**Description of the task:** From the records below, pull every line that contains the string "date" and copy each one in full. Case counts.

++++++++++++++++++++

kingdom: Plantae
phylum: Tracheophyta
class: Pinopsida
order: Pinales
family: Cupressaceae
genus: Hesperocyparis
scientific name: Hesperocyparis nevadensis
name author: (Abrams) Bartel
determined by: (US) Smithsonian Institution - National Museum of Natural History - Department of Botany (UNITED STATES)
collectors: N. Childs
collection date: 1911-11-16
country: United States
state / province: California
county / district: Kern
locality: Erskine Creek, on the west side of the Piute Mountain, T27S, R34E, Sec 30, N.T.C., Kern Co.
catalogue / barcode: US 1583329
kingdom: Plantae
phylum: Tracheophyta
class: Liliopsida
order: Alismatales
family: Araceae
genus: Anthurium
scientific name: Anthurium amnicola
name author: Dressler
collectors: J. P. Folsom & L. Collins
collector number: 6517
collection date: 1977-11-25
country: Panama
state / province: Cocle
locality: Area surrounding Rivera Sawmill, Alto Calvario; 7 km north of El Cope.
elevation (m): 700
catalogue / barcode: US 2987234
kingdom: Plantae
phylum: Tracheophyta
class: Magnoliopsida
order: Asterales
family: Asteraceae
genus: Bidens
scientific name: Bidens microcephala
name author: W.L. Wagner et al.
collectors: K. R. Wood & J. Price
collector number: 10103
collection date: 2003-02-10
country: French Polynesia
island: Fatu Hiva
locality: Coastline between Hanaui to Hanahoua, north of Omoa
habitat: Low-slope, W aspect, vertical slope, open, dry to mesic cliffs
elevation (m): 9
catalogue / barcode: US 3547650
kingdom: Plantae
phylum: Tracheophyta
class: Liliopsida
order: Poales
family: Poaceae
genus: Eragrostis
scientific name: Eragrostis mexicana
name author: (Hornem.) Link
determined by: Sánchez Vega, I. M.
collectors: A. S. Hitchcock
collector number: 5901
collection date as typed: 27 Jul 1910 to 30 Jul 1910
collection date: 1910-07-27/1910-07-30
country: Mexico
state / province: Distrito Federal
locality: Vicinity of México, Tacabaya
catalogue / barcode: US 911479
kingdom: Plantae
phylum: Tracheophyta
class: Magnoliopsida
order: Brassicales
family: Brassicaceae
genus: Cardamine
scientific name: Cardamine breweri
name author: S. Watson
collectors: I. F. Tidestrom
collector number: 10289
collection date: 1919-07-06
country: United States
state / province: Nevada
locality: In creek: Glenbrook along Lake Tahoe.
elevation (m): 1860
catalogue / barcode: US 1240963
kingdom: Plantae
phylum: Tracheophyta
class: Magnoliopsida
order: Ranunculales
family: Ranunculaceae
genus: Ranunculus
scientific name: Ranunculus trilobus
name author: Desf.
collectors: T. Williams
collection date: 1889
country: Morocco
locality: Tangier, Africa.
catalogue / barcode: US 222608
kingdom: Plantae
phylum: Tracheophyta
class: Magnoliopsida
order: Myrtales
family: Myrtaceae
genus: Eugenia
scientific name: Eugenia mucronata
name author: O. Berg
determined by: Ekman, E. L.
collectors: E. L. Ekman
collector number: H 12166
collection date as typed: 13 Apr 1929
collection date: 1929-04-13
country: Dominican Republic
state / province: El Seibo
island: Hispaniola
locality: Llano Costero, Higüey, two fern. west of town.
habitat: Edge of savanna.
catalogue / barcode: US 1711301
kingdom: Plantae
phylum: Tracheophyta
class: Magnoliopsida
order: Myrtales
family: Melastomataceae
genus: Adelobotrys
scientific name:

++++++++++++++++++++

**Task answer:**
collection date: 1911-11-16
collection date: 1977-11-25
collection date: 2003-02-10
collection date as typed: 27 Jul 1910 to 30 Jul 1910
collection date: 1910-07-27/1910-07-30
collection date: 1919-07-06
collection date: 1889
collection date as typed: 13 Apr 1929
collection date: 1929-04-13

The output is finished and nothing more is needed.